## Short exercise a
The exercise below on constant nominal interest rates includes a sentence beginning "In particular". List each assumption that sentence states.

## Text block
Exercise 9.6

Optimality of Constant Nominal Interest Rates

Problem

Consider the devaluation rate rule

\[ \epsilon_t = \frac{w_{t-1}}{\omega(c^T_t)}. \]

Suppose that all other features of the model are as in the body of the chapter. In particular, assume that the period utility function is given by equation 9.28, that the Armington aggregator is given by equation 9.29, with $\xi = 1/\sigma$, and that $P^{T*}_t=1$ for all $t$.

Show that for $\gamma<1$, this policy is optimal.
Show that under this policy the nominal wage, $W_t$, and the nominal price of nontradables, $P^N_t$, are constant in equilibrium.

## Short exercise b
Rewrite the lines of all the records below, switching "scientific name" to "species" and keeping everything else unchanged. Leave the pictures out of your answer.

[Dataset excerpts]
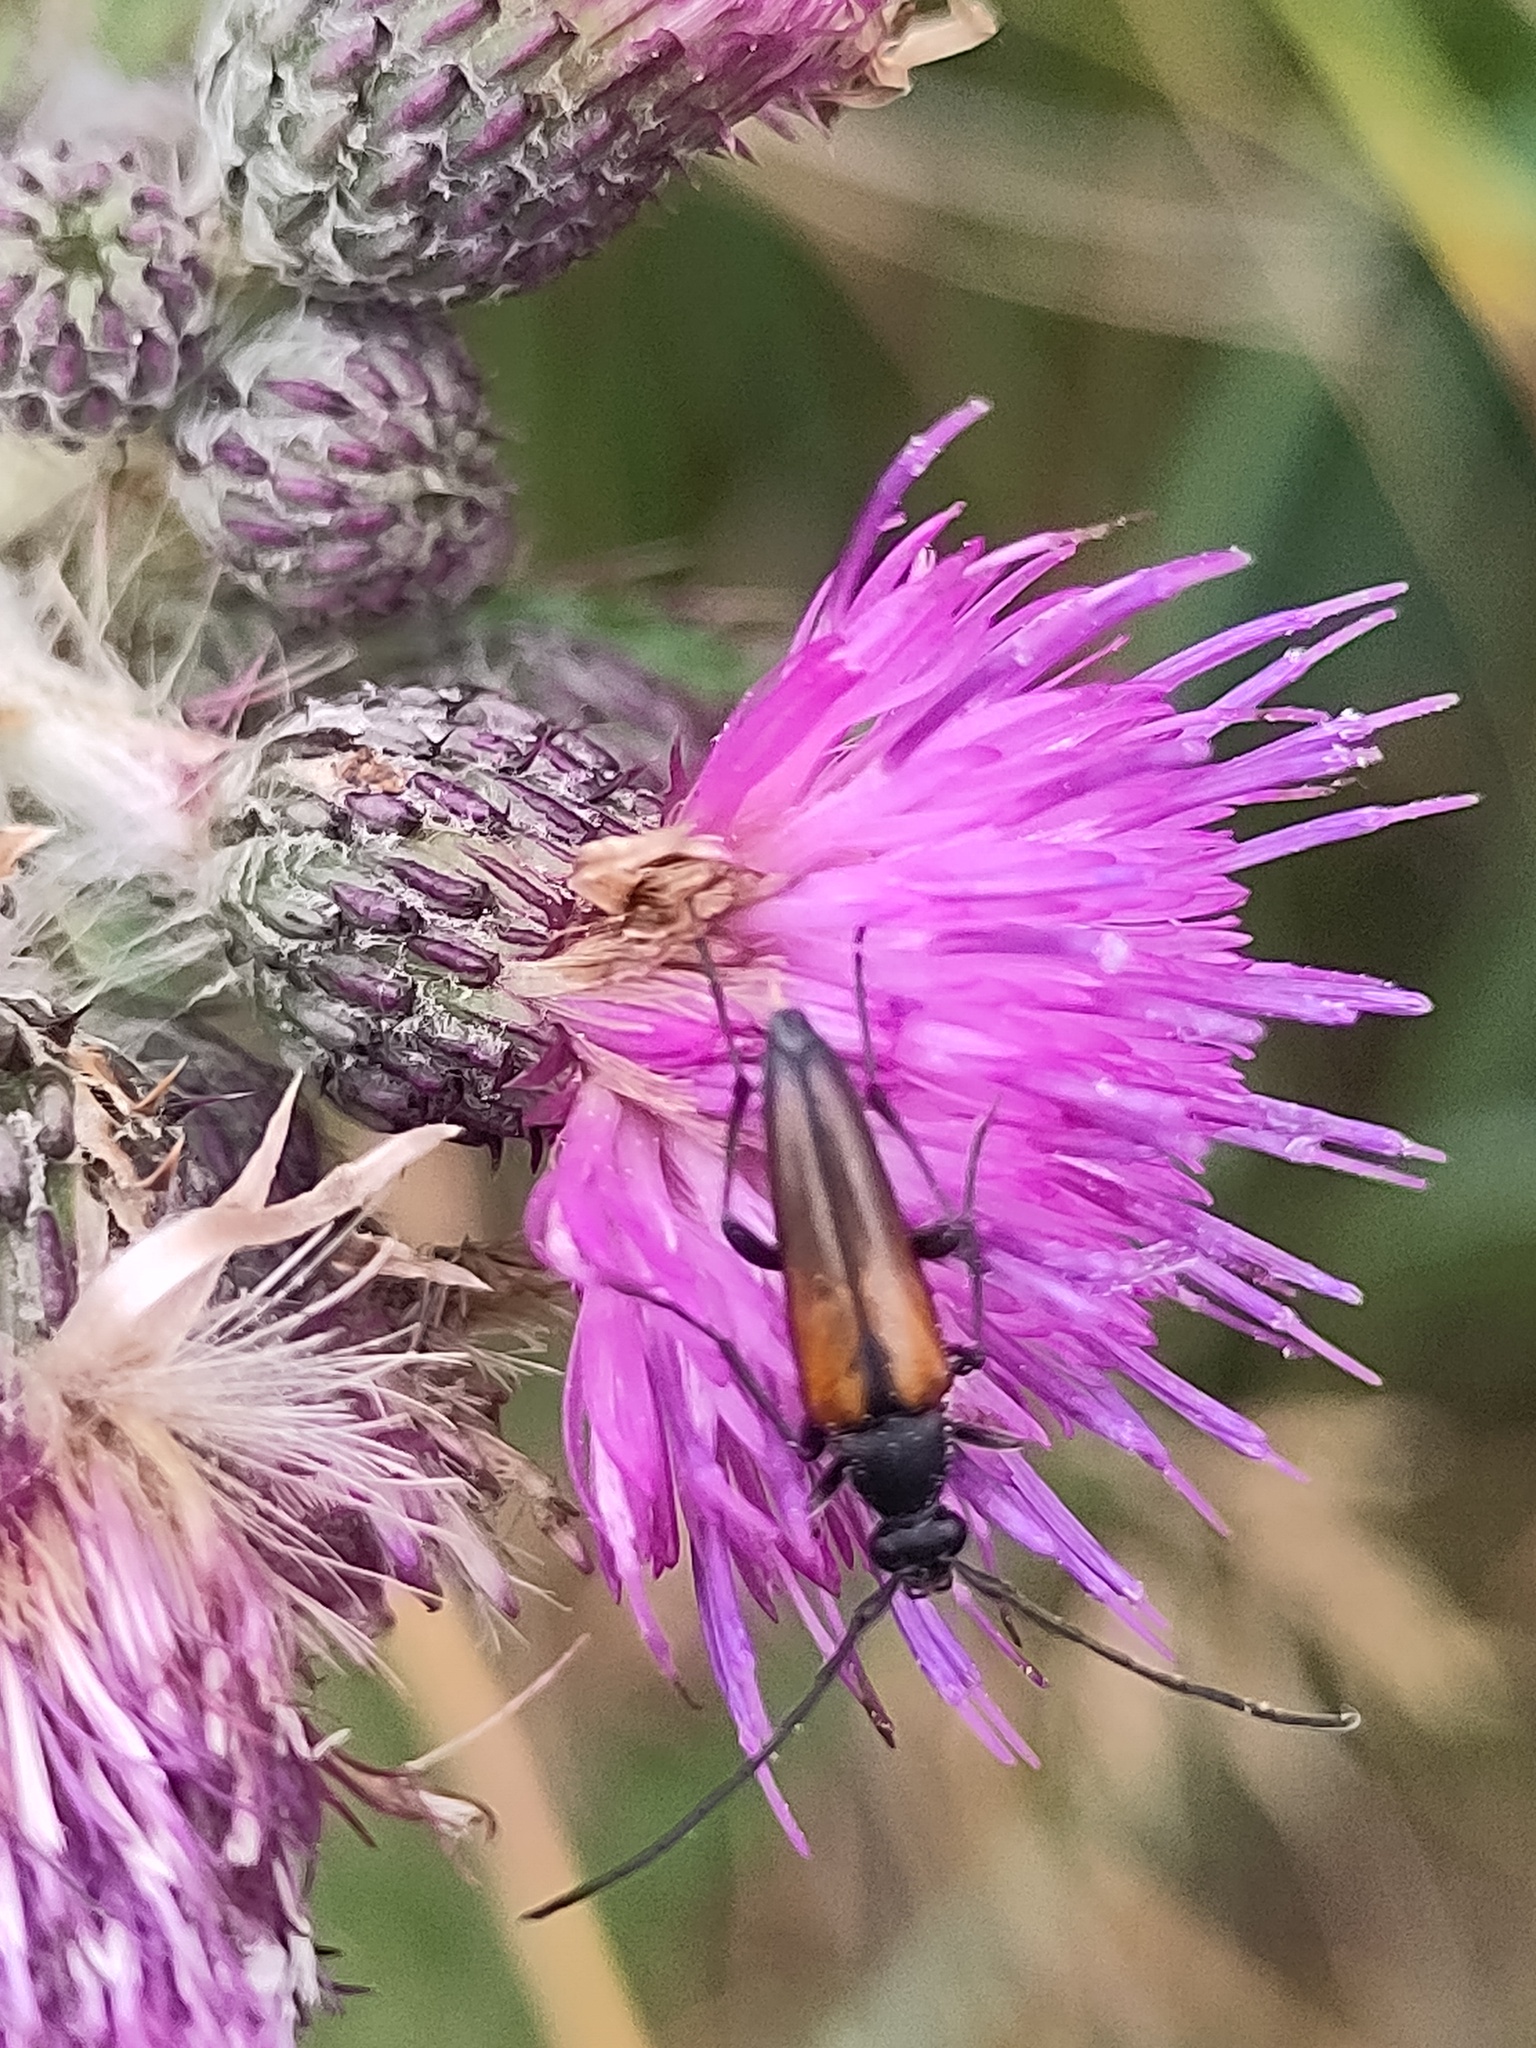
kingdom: Animalia
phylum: Arthropoda
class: Insecta
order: Coleoptera
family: Cerambycidae
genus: Stenurella
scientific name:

## Final answer a
- The period utility function is given by equation 9.28.
- The Armington aggregator is given by equation 9.29, with $\xi = 1/\sigma$.
- $P^{T*}_t=1$ for all $t$.

## Final answer b
kingdom: Animalia
phylum: Arthropoda
class: Insecta
order: Coleoptera
family: Cerambycidae
genus: Stenurella
species:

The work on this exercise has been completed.